239 yıl sonra ilk taarruz ve kurt kapanı - Büyük Taarruz

Atatürk, cepheye gitmeden önce annesiyle görüşmek istedi.
Yıllardır cephede olduğu için annesini çok az görebilmişti.
Fakat şimdi yine ayrılık zamanıydı.
Atatürk, taarruz planını gizli tuttuğu için annesine bahsetmedi.
Fakat ömrü, oğlunu cepheye göndermekle geçen Zübeyde Hanım anlamıştı.
Kısa süre sonra oğluna mektup yazdı:
“Oğlum, seni bekledim. Gelmedin.
Cepheye gittiğini biliyorum.
Savaşı kazanmadan geri gelme.”

Afyon'a çekilen düşmanı denize dökmek için fazla zaman yoktu.
11 yıldır süren savaşın ardından Türklerin atımlık tek kurşunu kalmıştı.
Düşmanı tek hamlede yok etmek için riskli bir plan gerekiyordu.
Atatürk, taarruz planını gizli tuttu.
Futbol maçı düzenleyip komutanları davet etti.
Ankara'da çay partisi düzenledi.
Bu plan o kadar kusursuz işliyordu ki meclis bile ordunun çürüdüğünü,
hareket edemeyecek hale geldiğini söyleyerek Atatürk'ü eleştiriyordu.
Muhaliflerin bu kara propagandası Atatürk'ün işine geliyordu.
İngilizlerin Black Jumbo adlı casusluk örgütü Türk birlikleri hakkında
elde ettiği açık ve gizli bilgileri İstanbul’daki İngiliz karargâhına bildirmişlerdir.

• **İş Emri 1**: Büyük Taarruz metninde "11 yıldır süren" sözcüklerinden "Atatürk'ün işine geliyordu." sözcüklerine kadar uzanan bölümün tamamını aynen aktarınız.
• **İş Emri 2**: Büyük Taarruz metninde "Afyon'a çekilen düşmanı" sözcükleriyle başlayan paragrafı, ana bilgilerini koruyarak kısa bir madde listesine dönüştürünüz.

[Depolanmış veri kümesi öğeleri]
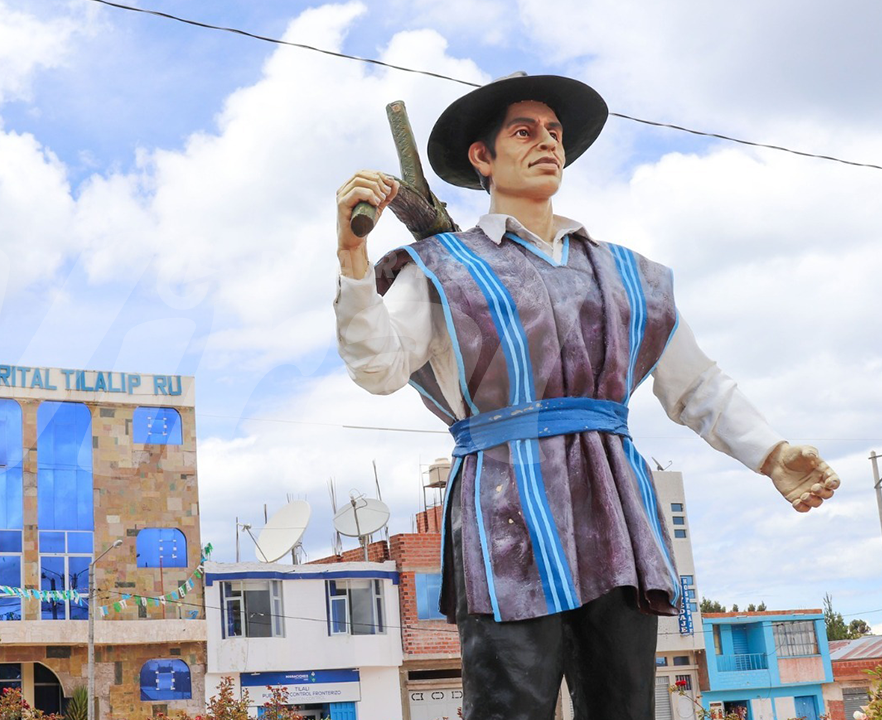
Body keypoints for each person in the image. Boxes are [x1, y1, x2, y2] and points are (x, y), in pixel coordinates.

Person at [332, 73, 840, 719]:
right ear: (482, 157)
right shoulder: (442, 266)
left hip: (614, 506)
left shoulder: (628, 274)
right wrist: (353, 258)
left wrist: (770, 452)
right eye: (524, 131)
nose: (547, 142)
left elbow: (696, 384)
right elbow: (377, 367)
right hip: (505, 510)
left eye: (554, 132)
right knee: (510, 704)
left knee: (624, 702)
--
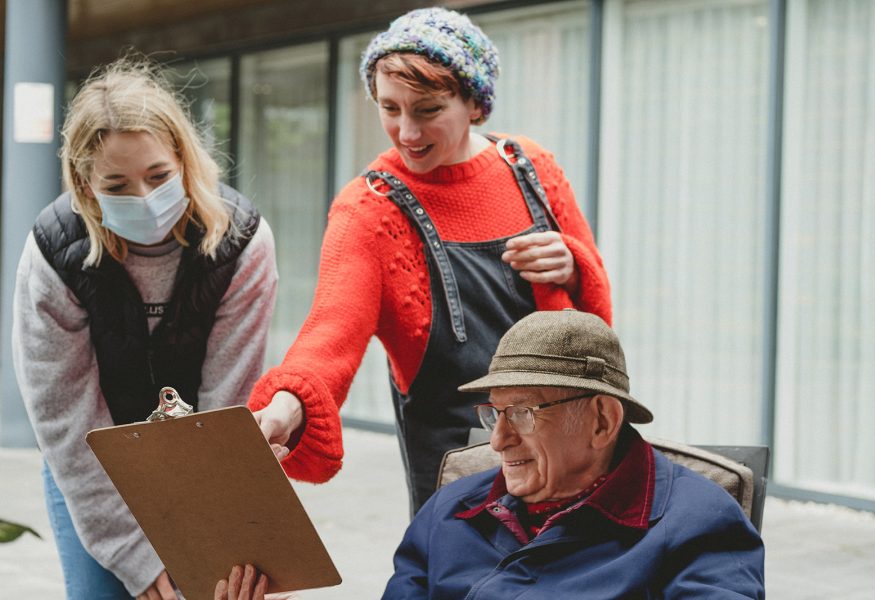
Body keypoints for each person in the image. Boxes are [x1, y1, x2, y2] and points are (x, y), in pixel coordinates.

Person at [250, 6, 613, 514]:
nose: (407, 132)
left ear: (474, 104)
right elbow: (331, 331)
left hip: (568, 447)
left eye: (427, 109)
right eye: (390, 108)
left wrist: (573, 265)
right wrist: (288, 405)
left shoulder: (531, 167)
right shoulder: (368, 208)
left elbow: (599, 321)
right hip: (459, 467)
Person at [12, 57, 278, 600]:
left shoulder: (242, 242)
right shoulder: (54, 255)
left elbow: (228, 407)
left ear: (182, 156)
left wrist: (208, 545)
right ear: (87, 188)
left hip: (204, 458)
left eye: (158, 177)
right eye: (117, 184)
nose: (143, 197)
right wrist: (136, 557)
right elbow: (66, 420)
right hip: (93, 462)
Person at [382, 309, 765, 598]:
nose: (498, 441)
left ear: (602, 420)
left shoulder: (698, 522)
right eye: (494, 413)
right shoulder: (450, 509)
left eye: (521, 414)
* * *
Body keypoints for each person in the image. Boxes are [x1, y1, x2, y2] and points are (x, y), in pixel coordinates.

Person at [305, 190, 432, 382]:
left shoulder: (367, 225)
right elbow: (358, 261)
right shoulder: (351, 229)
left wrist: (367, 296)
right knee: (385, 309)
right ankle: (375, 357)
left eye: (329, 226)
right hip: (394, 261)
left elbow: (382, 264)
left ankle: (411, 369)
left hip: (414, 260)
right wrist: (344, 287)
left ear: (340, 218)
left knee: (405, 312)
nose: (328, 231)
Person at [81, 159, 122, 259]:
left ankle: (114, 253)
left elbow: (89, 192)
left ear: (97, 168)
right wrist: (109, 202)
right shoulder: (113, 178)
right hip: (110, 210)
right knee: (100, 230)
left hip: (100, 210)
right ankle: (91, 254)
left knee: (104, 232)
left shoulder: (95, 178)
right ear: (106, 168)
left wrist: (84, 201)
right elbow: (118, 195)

• **Yazılı Yanıt 1**:
11 yıldır süren savaşın ardından Türklerin atımlık tek kurşunu kalmıştı.
Düşmanı tek hamlede yok etmek için riskli bir plan gerekiyordu.
Atatürk, taarruz planını gizli tuttu.
Futbol maçı düzenleyip komutanları davet etti.
Ankara'da çay partisi düzenledi.
Bu plan o kadar kusursuz işliyordu ki meclis bile ordunun çürüdüğünü,
hareket edemeyecek hale geldiğini söyleyerek Atatürk'ü eleştiriyordu.
Muhaliflerin bu kara propagandası Atatürk'ün işine geliyordu.

• **Yazılı Yanıt 2**:
- Afyon'a çekilen düşmanı denize dökmek için fazla zaman yoktu.
- 11 yıllık savaşın ardından Türklerin atımlık tek kurşunu kalmıştı.
- Düşmanı tek hamlede yok etmek için riskli bir plan gerekiyordu.
- Atatürk taarruz planını gizli tuttu, futbol maçı düzenleyip komutanları davet etti ve Ankara'da çay partisi verdi.
- Plan öyle kusursuz işledi ki meclis bile ordunun çürüdüğünü ve hareket edemez hale geldiğini söyleyerek Atatürk'ü eleştirdi.
- Muhaliflerin bu kara propagandası Atatürk'ün işine geliyordu.
- İngilizlerin Black Jumbo adlı casusluk örgütü, Türk birlikleri hakkındaki açık ve gizli bilgileri İstanbul'daki İngiliz karargâhına bildirdi.